We now analyse the results by plotting the errors on a log-log scale for each noise level on the same figure. We expect a line of best fit with a slope of \(p=2\). The results are shown below:

[19]:
#hide
log_h_range = np.log(h_range)
x = np.linspace(np.min(log_h_range),np.max(log_h_range),100)
[20]:
#hide_input
plt.plot()
plt.grid()
plt.xlabel('$\log(h)$')
plt.ylabel('$\log(W)$')
for ϵ in ϵ_list:
    errors = results[ϵ]
    log_errors = np.log(errors)
    lm = linregress(log_h_range,log_errors)
    print('ϵ: %.5f,    slope: %.4f,    intercept: %.4f' % (ϵ, lm.slope,lm.intercept))

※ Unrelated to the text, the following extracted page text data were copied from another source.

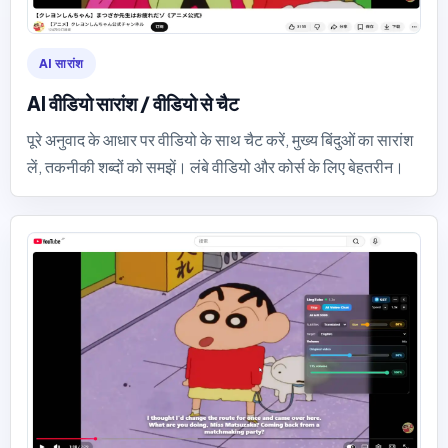
AI सारांश
AI वीडियो सारांश / वीडियो से चैट
पूरे अनुवाद के आधार पर वीडियो के साथ चैट करें, मुख्य बिंदुओं का सारांश
लें, तकनीकी शब्दों को समझें। लंबे वीडियो और कोर्स के लिए बेहतरीन।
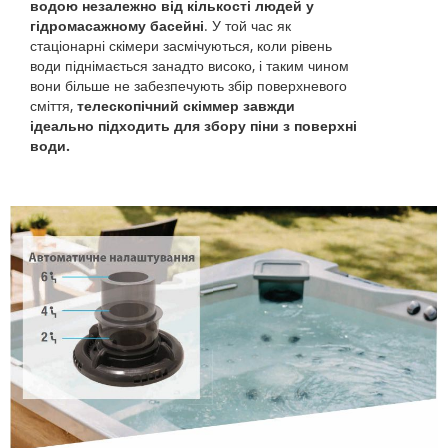
водою незалежно від кількості людей у
гідромасажному басейні
. У той час як
стаціонарні скімери засмічуються, коли рівень
води піднімається занадто високо, і таким чином
вони більше не забезпечують збір поверхневого
сміття,
телескопічний скіммер завжди
ідеально підходить для збору піни з поверхні
води.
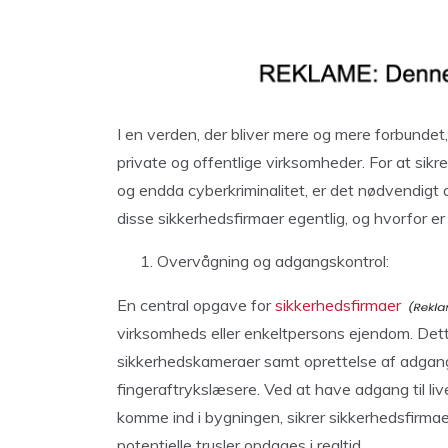
I en verden, der bliver mere og mere forbundet
private og offentlige virksomheder. For at sikr
og endda cyberkriminalitet, er det nødvendigt 
disse sikkerhedsfirmaer egentlig, og hvorfor er
Overvågning og adgangskontrol:
En central opgave for
sikkerhedsfirmaer
virksomheds eller enkeltpersons ejendom. Dett
sikkerhedskameraer samt oprettelse af adgan
fingeraftrykslæsere. Ved at have adgang til li
komme ind i bygningen, sikrer sikkerhedsfirmae
potentielle trusler opdages i realtid.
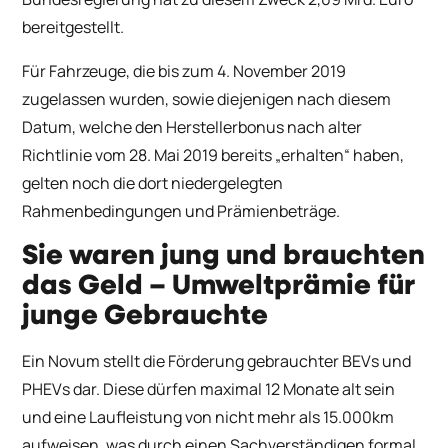
bereitgestellt.
Für Fahrzeuge, die bis zum 4. November 2019
zugelassen wurden, sowie diejenigen nach diesem
Datum, welche den Herstellerbonus nach alter
Richtlinie vom 28. Mai 2019 bereits „erhalten“ haben,
gelten noch die dort niedergelegten
Rahmenbedingungen und Prämienbeträge.
Sie waren jung und brauchten
das Geld – Umweltprämie für
junge Gebrauchte
Ein Novum stellt die Förderung gebrauchter BEVs und
PHEVs dar. Diese dürfen maximal 12 Monate alt sein
und eine Laufleistung von nicht mehr als 15.000km
aufweisen, was durch einen Sachverständigen formal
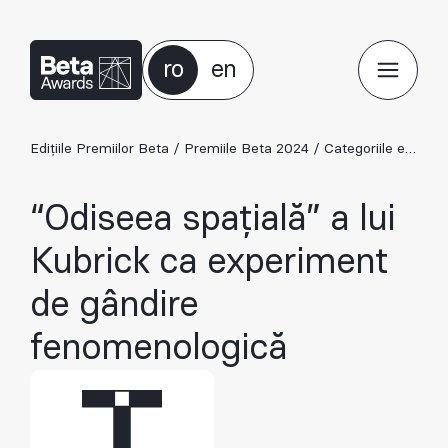
ro
en
Edițiile Premiilor Beta
/
Premiile Beta 2024
/
Categoriile ediției 2024
“Odiseea spațială” a lui
Kubrick ca experiment
de gândire
fenomenologică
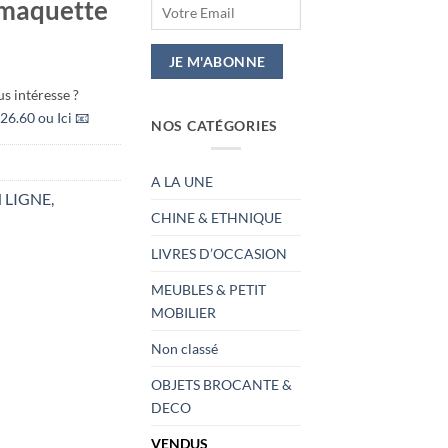
 maquette
s intéresse ?
26.60 ou Ici 📧
NOS CATÉGORIES
A LA UNE
 LIGNE
,
CHINE & ETHNIQUE
LIVRES D’OCCASION
MEUBLES & PETIT
MOBILIER
Non classé
OBJETS BROCANTE &
DECO
VENDUS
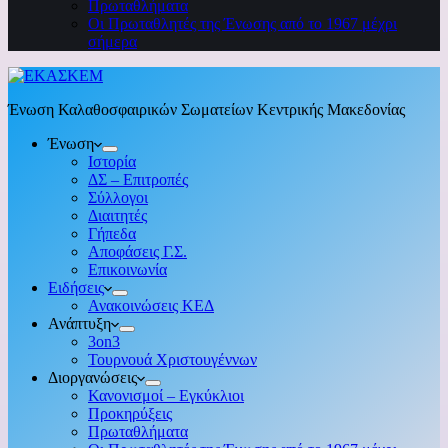
Πρωταθλήματα
Οι Πρωταθλητές της Ένωσης από το 1967 μέχρι
σήμερα
Ένωση Καλαθοσφαιρικών Σωματείων Κεντρικής Μακεδονίας
Ένωση
Ιστορία
ΔΣ – Επιτροπές
Σύλλογοι
Διαιτητές
Γήπεδα
Αποφάσεις Γ.Σ.
Επικοινωνία
Ειδήσεις
Ανακοινώσεις ΚΕΔ
Ανάπτυξη
3on3
Τουρνουά Χριστουγέννων
Διοργανώσεις
Κανονισμοί – Εγκύκλιοι
Προκηρύξεις
Πρωταθλήματα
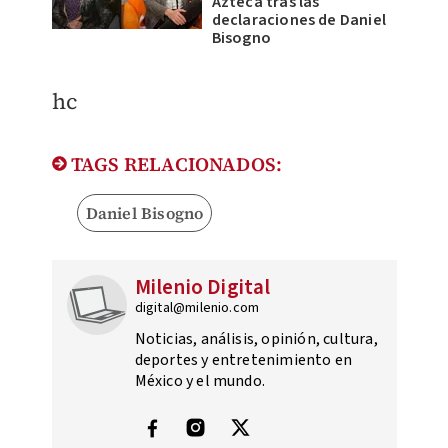
Azteca tras las
declaraciones de Daniel
Bisogno
hc
TAGS RELACIONADOS:
Daniel Bisogno
Milenio Digital
digital@milenio.com
Noticias, análisis, opinión, cultura,
deportes y entretenimiento en
México y el mundo.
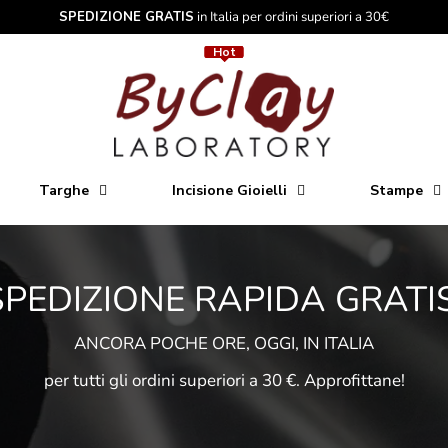
SPEDIZIONE GRATIS
in Italia per ordini superiori a 30€
Hot
Hot
Targhe
Incisione Gioielli
Stampe
SPEDIZIONE RAPIDA GRATIS
ANCORA POCHE ORE, OGGI, IN ITALIA
per tutti gli ordini superiori a 30 €. Approfittane!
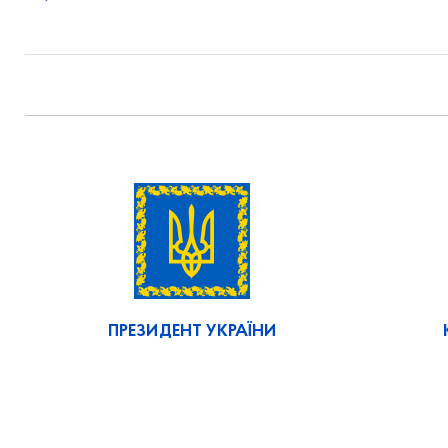
ПРЕЗИДЕНТ УКРАЇНИ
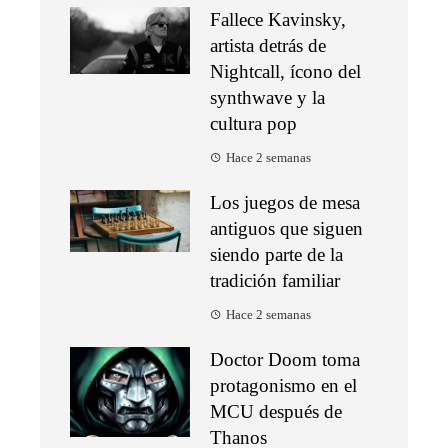
Fallece Kavinsky,
artista detrás de
Nightcall, ícono del
synthwave y la
cultura pop
Hace 2 semanas
Los juegos de mesa
antiguos que siguen
siendo parte de la
tradición familiar
Hace 2 semanas
Doctor Doom toma
protagonismo en el
MCU después de
Thanos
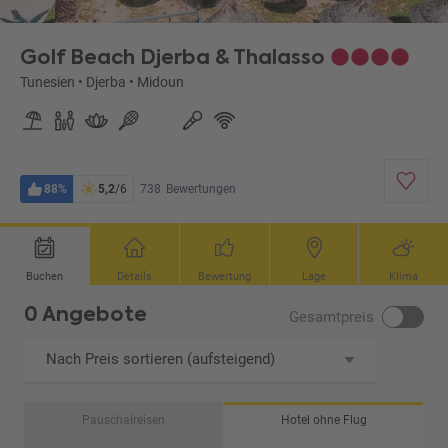
B1)
Golf Beach Djerba & Thalasso
Tunesien
•
Djerba
•
Midoun
88%
5,2
/6
738
Bewertungen
Buchen
Details
Bewertung
Lage
Klima
0 Angebote
Gesamtpreis
Nach Preis sortieren (aufsteigend)
Pauschalreisen
Hotel ohne Flug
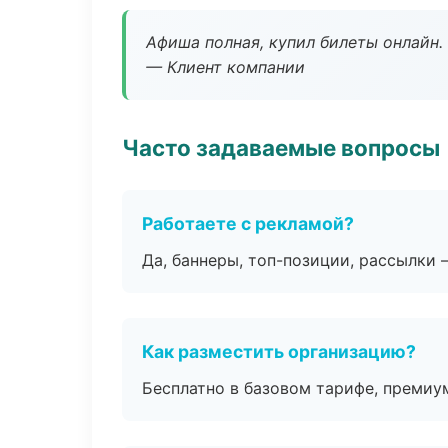
Афиша полная, купил билеты онлайн.
— Клиент компании
Часто задаваемые вопросы
Работаете с рекламой?
Да, баннеры, топ-позиции, рассылки 
Как разместить организацию?
Бесплатно в базовом тарифе, премиу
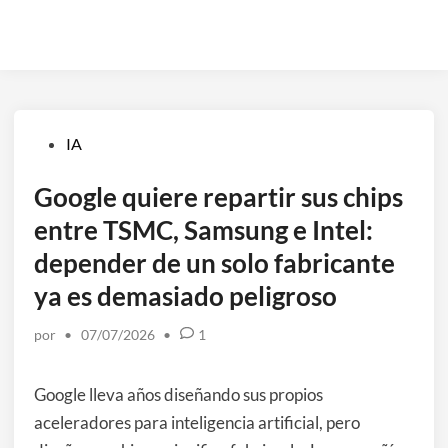
Publicado
IA
en
Google quiere repartir sus chips
entre TSMC, Samsung e Intel:
depender de un solo fabricante
ya es demasiado peligroso
por
•
07/07/2026
•
1
Google lleva años diseñando sus propios
aceleradores para inteligencia artificial, pero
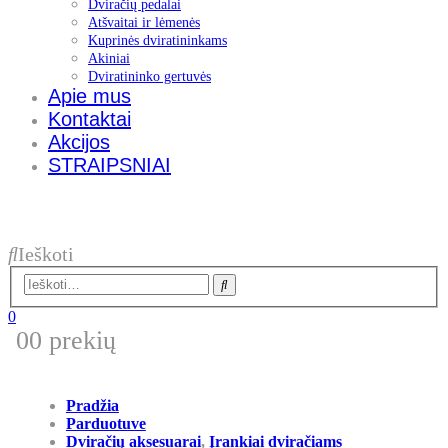
Dviračių pedalai
Atšvaitai ir lėmenės
Kuprinės dviratininkams
Akiniai
Dviratininko gertuvės
Apie mus
Kontaktai
Akcijos
STRAIPSNIAI
Ieškoti
0
0
0 prekių
Pradžia
Parduotuve
Dviračių aksesuarai
,
Įrankiai dviračiams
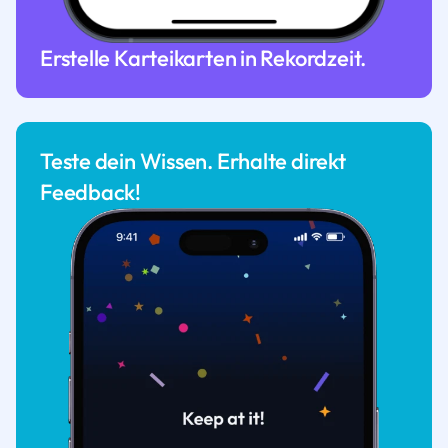
Erstelle Karteikarten in Rekordzeit.
Teste dein Wissen. Erhalte direkt
Feedback!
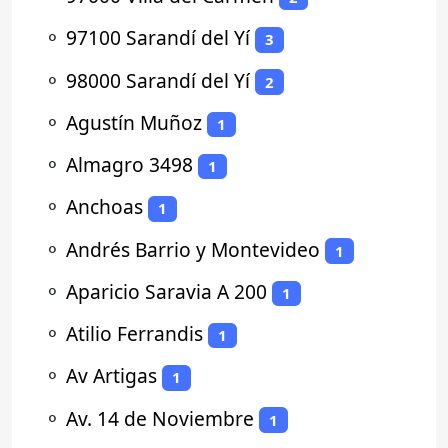
⚬
97100 Sarandí del Yí
3
⚬
98000 Sarandí del Yí
2
⚬
Agustín Muñoz
1
⚬
Almagro 3498
1
⚬
Anchoas
1
⚬
Andrés Barrio y Montevideo
1
⚬
Aparicio Saravia A 200
1
⚬
Atilio Ferrandis
1
⚬
Av Artigas
1
⚬
Av. 14 de Noviembre
1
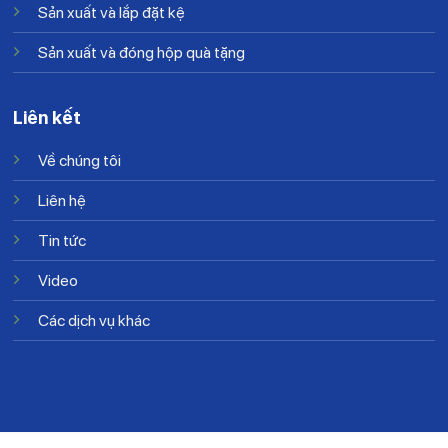
Sản xuất và lắp đặt kệ
Sản xuất và đóng hộp quà tặng
Liên kết
Về chúng tôi
Liên hệ
Tin tức
Video
Các dịch vụ khác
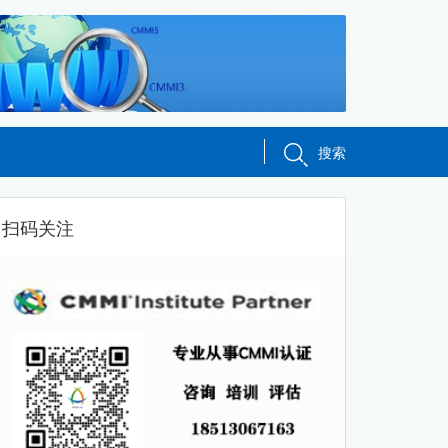
搜索
扫码关注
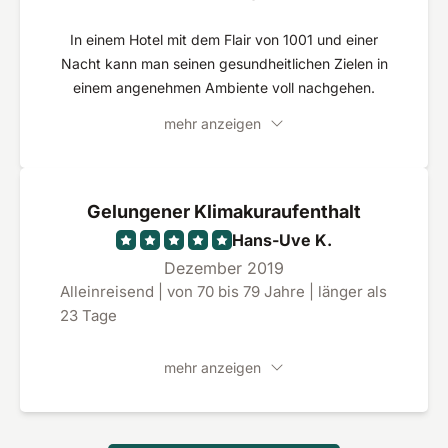
In einem Hotel mit dem Flair von 1001 und einer
Nacht kann man seinen gesundheitlichen Zielen in
einem angenehmen Ambiente voll nachgehen.
mehr anzeigen
Gelungener Klimakuraufenthalt
Hans-Uve K.
Dezember 2019
Alleinreisend | von 70 bis 79 Jahre | länger als
23 Tage
mehr anzeigen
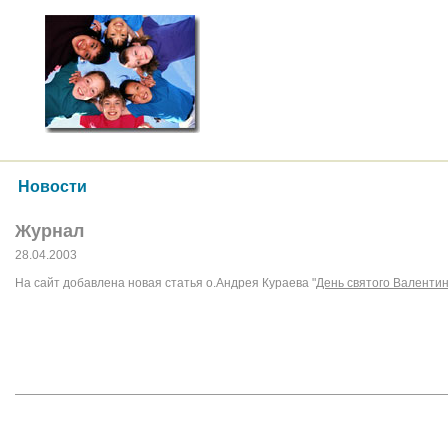
Новости
Журнал
28.04.2003
На сайт добавлена новая статья о.Андрея Кураева "
День святого Валенти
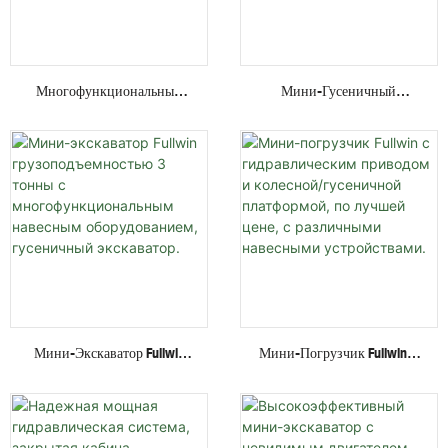
Многофункциональный
Мини-Гусеничный
Мини-Экскаватор Fullwin
Экскаватор Fullwin С
Грузоподъемностью 2,6
Малошумным Дизельным
Тонны, Прямые Поставки С
Двигателем,
Завода, Недорогой
Грузоподъемностью 1,8
Экскаватор-Погрузчик.
Тонны, Для Работы В Саду.
Мини-Экскаватор Fullwin
Мини-Погрузчик Fullwin С
Грузоподъемностью 3
Гидравлическим Приводом
Тонны С
И Колесной/гусеничной
Многофункциональным
Платформой, По Лучшей
Навесным Оборудованием,
Цене, С Различными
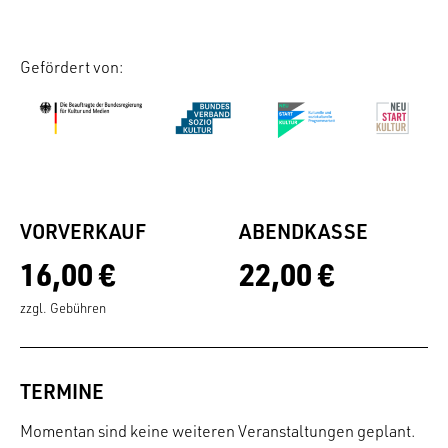
Gefördert von:
VORVERKAUF
ABENDKASSE
16,00 €
22,00 €
zzgl. Gebühren
TERMINE
Momentan sind keine weiteren Veranstaltungen geplant.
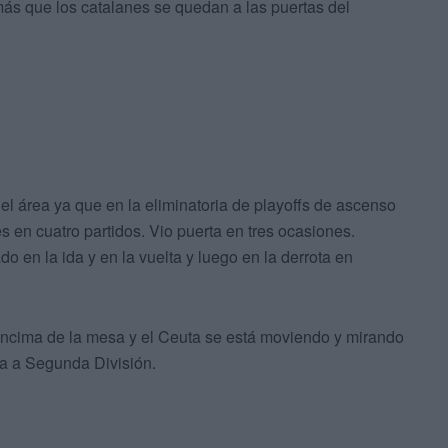
más que los catalanes se quedan a las puertas del
 el área ya que en la eliminatoria de playoffs de ascenso
s en cuatro partidos. Vio puerta en tres ocasiones.
do en la ida y en la vuelta y luego en la derrota en
cima de la mesa y el Ceuta se está moviendo y mirando
ra a Segunda División.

    plt.scatter(log_h_range,log_errors)
    plt.plot(x,lm.intercept + lm.slope * x, label='ϵ = ' +str(ϵ))
plt.plot(x,-1.5+2*x,'--',c='black',label='reference line')
plt.legend()
plt.title('Plot of $\log(W)$ vs $\log(h)$ for different sensor noise levels')
plt.show()
ϵ: 0.00005,    slope: 2.0162,    intercept: -2.9227
ϵ: 0.00010,    slope: 2.0102,    intercept: -2.9486
ϵ: 0.01000,    slope: 1.9912,    intercept: -2.7740
ϵ: 0.10000,    slope: 1.9941,    intercept: -2.2308
_images/03_oneDim_posterior_results_35_1.png

From the above plot we can see that we indeed obtain slopes of arouund 2 and further that the lines for different noise levels are parallel, reflecting the different proportionality constants as different intercepts.